> _Material shown_
---

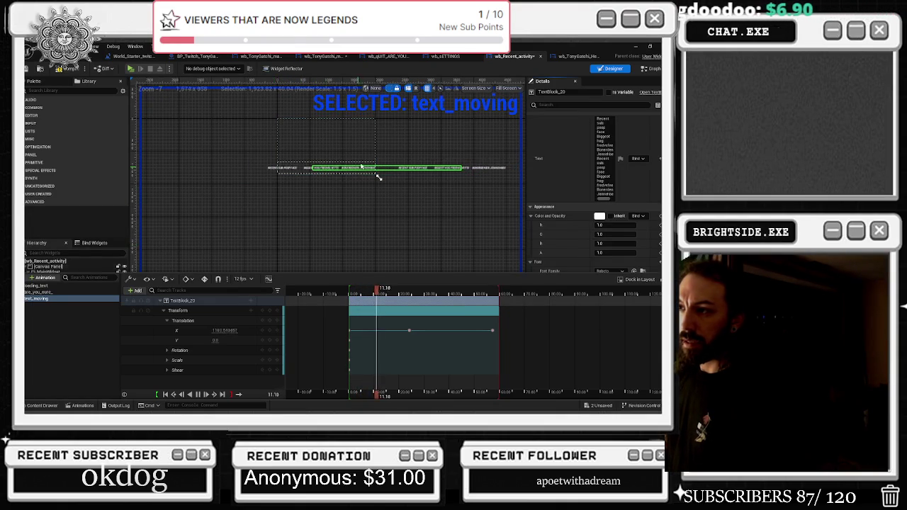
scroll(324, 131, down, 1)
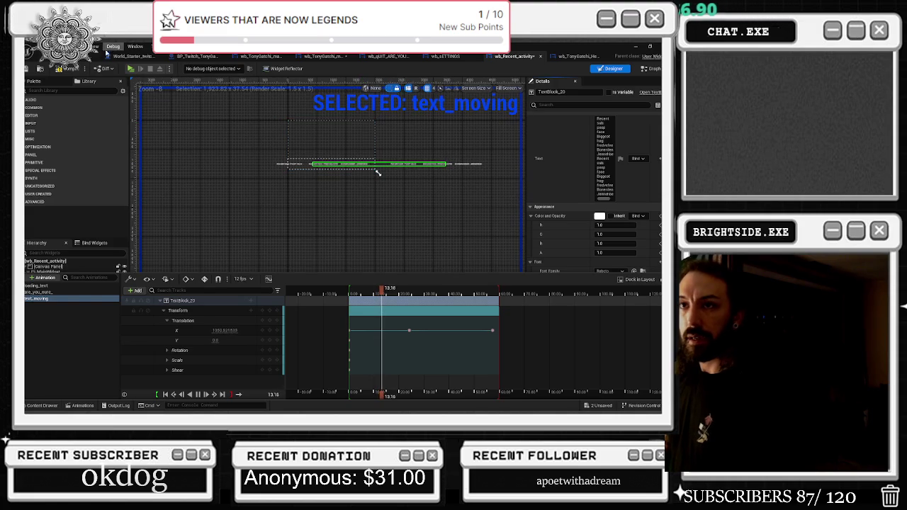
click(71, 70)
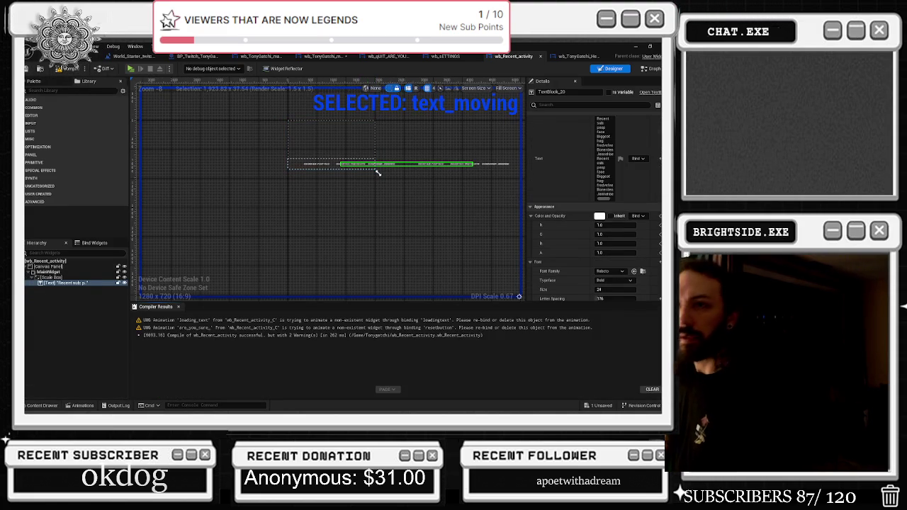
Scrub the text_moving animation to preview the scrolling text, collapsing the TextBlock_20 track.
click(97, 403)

---

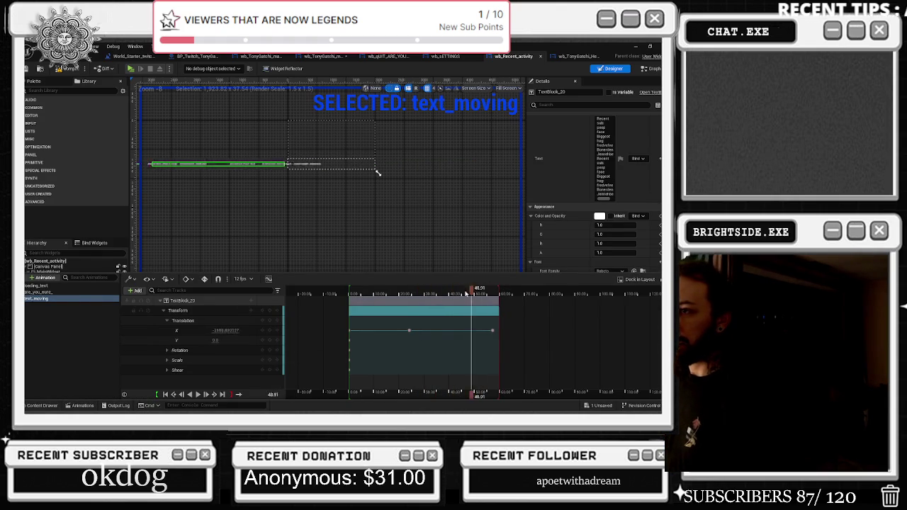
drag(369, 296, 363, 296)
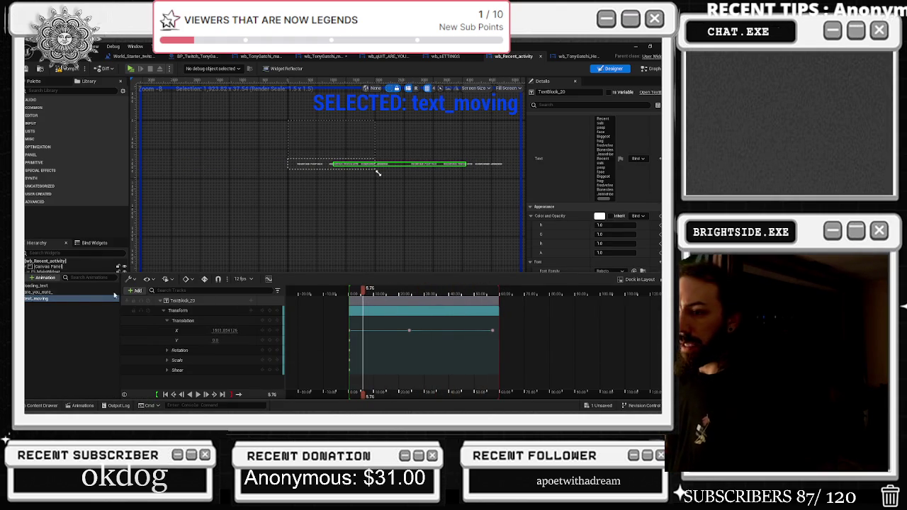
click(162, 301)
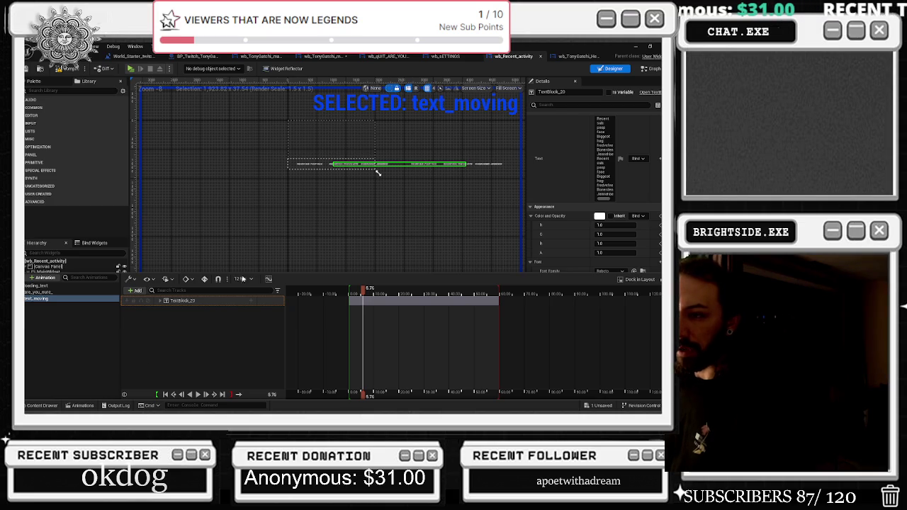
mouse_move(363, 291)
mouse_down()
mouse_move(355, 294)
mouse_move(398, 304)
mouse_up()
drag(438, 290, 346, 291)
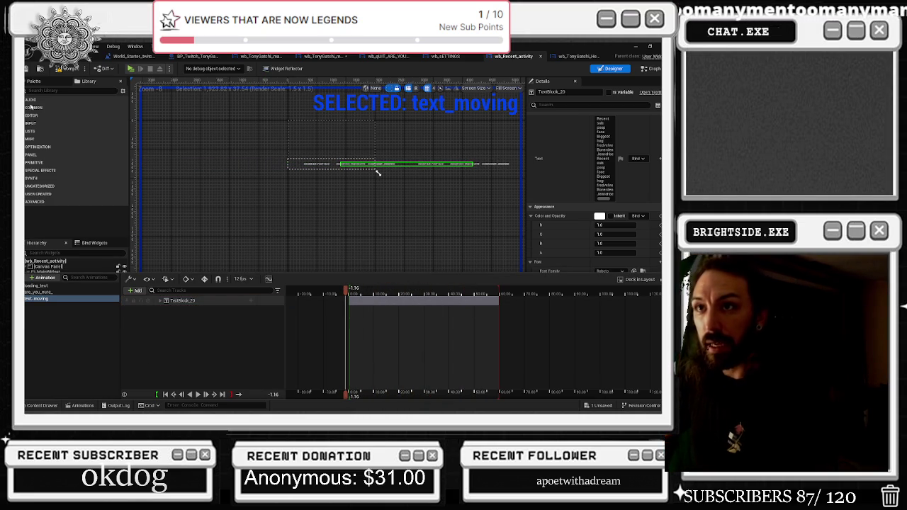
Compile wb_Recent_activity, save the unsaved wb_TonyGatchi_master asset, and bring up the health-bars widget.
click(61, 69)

---

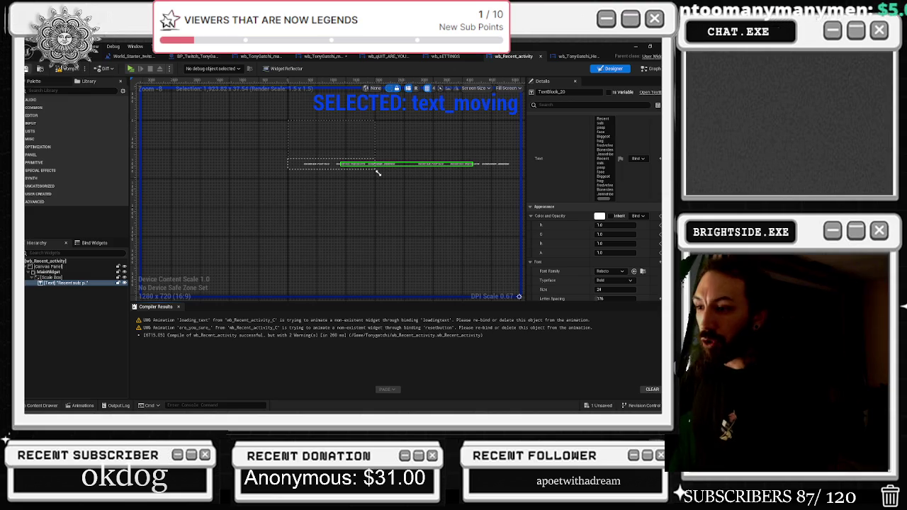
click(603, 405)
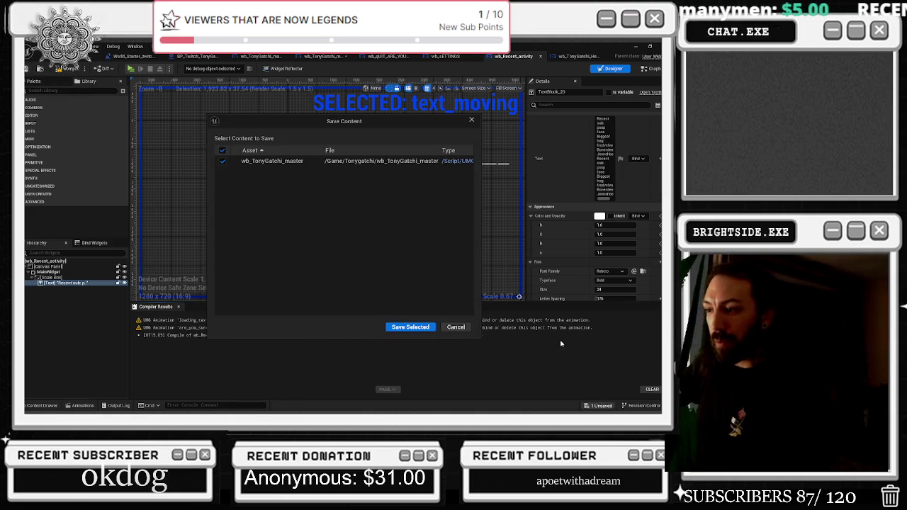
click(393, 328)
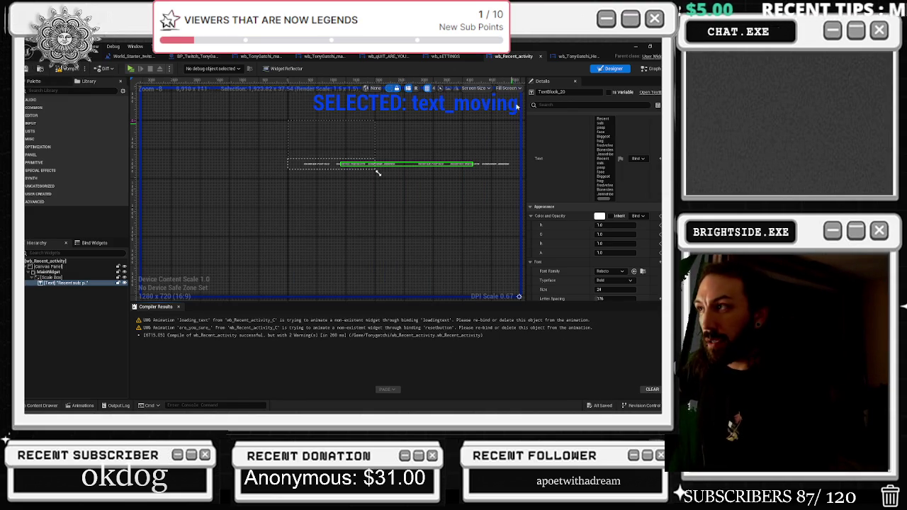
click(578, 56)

---

> _Instructions for the task_
Copy all lines above containing the string "drag".

> _Response_
drag(369, 296, 363, 296)
drag(438, 290, 346, 291)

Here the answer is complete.